CIHIDEUNG, RADARTASIK.ID – Pemkot Tasikmalaya disarankan mengkaji kembali efektivitas Perda Tata Nilai. Selain karena sulit diimplementasikan, regulasi itu juga dinilai resisten dengan peraturan yang lebih tinggi.
Pemerhati Kebijakan Anggaran dari Perkumpulan Inisiatif Nandang Suherman menuturkan apabila menelaah regulasi ini, mengatur tata nilai kehidupan masyarakat secara normatif. Merujuk terhadap mayoritas pemeluk agama di daerah dan ditarik secara praktis bersifat operasional pemerintah.
“Sementara Kota Tasikmalaya sendiri menganut regulasi tentang pemerintah daerah, bukan daerah yang memiliki kekhususan dan diatur pada Undang-Undang tertentu,” kata Nandang kepada Radar, Senin (6/3/2023).
Baca Juga:Satpol PP, Penyedia Jasa Kirim dan Mahasiswa Sepakat Halau Pengiriman Miras dari Marketplace10 Ribu Warga Kota Tasik Belum Punya KTP, Kok Bisa?
Dia mencontohkan spirit regulasi tersebut ingin menjadikan daerah seperti daerah yang di beri kewenangan kekhususan seperti Aceh. Dimana, daerah tersebut wewenang hukumnya memiliki perbedaan dari daerah lain, yang sudah diatur Undang-Undang.
“Sementara Perda Tata Nilai, kami rasa banyak risiko tabrakan kewenangan. Bahkan, pada penerapan sanksinya disesuaikan dengan aturan yang sudah ada, yang notabene menjadi kewenangan pusat atau aparat vertikal. Bukan Pemda,” telaahnya.
Alhasil, lanjut dia, lahirnya Perda Tata Nilai sebatas mengakomodir atau menenangkan kalangan tertentu saja. Sementara, masyarakat kecil tetap menjadi korban dari implementasi aturan tersebut, yang dicontohkan dengan parsialnya penegakan urusan pekat (penyakit masyarakat).

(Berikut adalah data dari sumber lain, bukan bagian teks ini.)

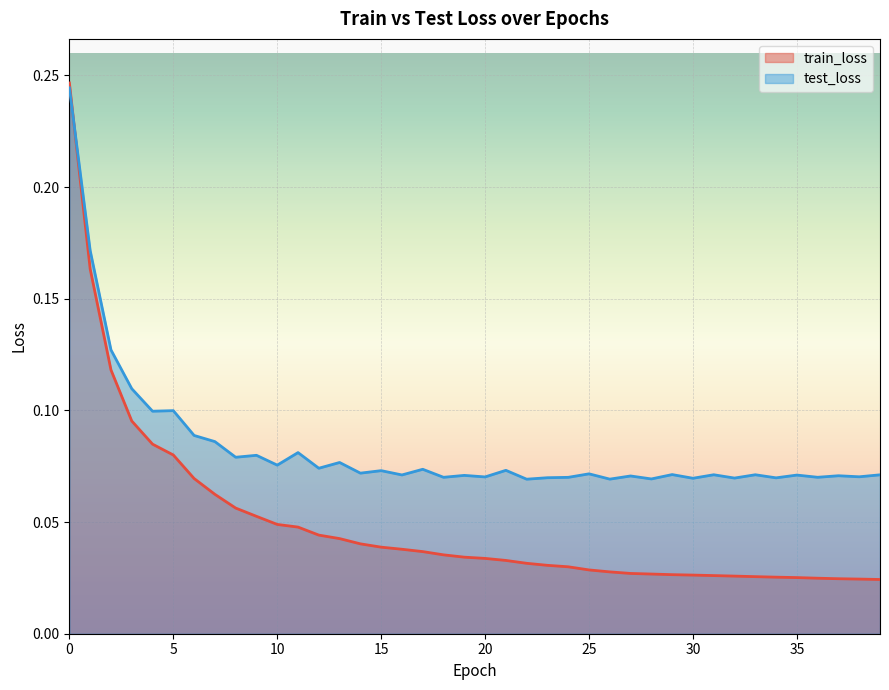

Reading left to right, extract all data points from this chart.

train_loss: 0=0.2	1=0.2	2=0.1	3=0.1	4=0.1	5=0.1	6=0.1	7=0.1	8=0.1	9=0.1	10=0.0	11=0.0	12=0.0	13=0.0	14=0.0	15=0.0	16=0.0	17=0.0	18=0.0	19=0.0	20=0.0	21=0.0	22=0.0	23=0.0	24=0.0	25=0.0	26=0.0	27=0.0	28=0.0	29=0.0	30=0.0	31=0.0	32=0.0	33=0.0	34=0.0	35=0.0	36=0.0	37=0.0	38=0.0	39=0.0
test_loss: 0=0.2	1=0.2	2=0.1	3=0.1	4=0.1	5=0.1	6=0.1	7=0.1	8=0.1	9=0.1	10=0.1	11=0.1	12=0.1	13=0.1	14=0.1	15=0.1	16=0.1	17=0.1	18=0.1	19=0.1	20=0.1	21=0.1	22=0.1	23=0.1	24=0.1	25=0.1	26=0.1	27=0.1	28=0.1	29=0.1	30=0.1	31=0.1	32=0.1	33=0.1	34=0.1	35=0.1	36=0.1	37=0.1	38=0.1	39=0.1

“Pernah tidak hotel mewah atau berbintang di operasi? Sasarannya kan lagi-lagi melati, kos-kosan, warung atau sejenisnya yang notabene mereka mempertahankan hidup. Nah, saya kira ini sudah banyak bertentangan dengan spirit dari definisi Perda itu sendiri,” papar Nandang.
Sebatas Sosialisasi dan Himbauan
Nandang menganalisa, hadirnya kebijakan tersebut justru mengerucut terhadap sosialisasi atau imbauan. Dimana, sejak 4 tahun Pemkot Tasikmalaya mengalokasikan anggaran untuk Perda Tata Nilai, output-nya sebatas sosialisasi dan rapat-rapat.
“Saya buka selama 4 tahun, sejak 2017 sampai 2020, kegiatannya hanya sosialisasi di 10 kecamatan. Tahun berikutnya di Kesbangpol dan terakhir di Setda. Totalnya sudah menelan Rp 1 miliar lebih. Yang mana di dalamnya untuk honor narasumber, pertemuan dan diskusi saja,” rincinya.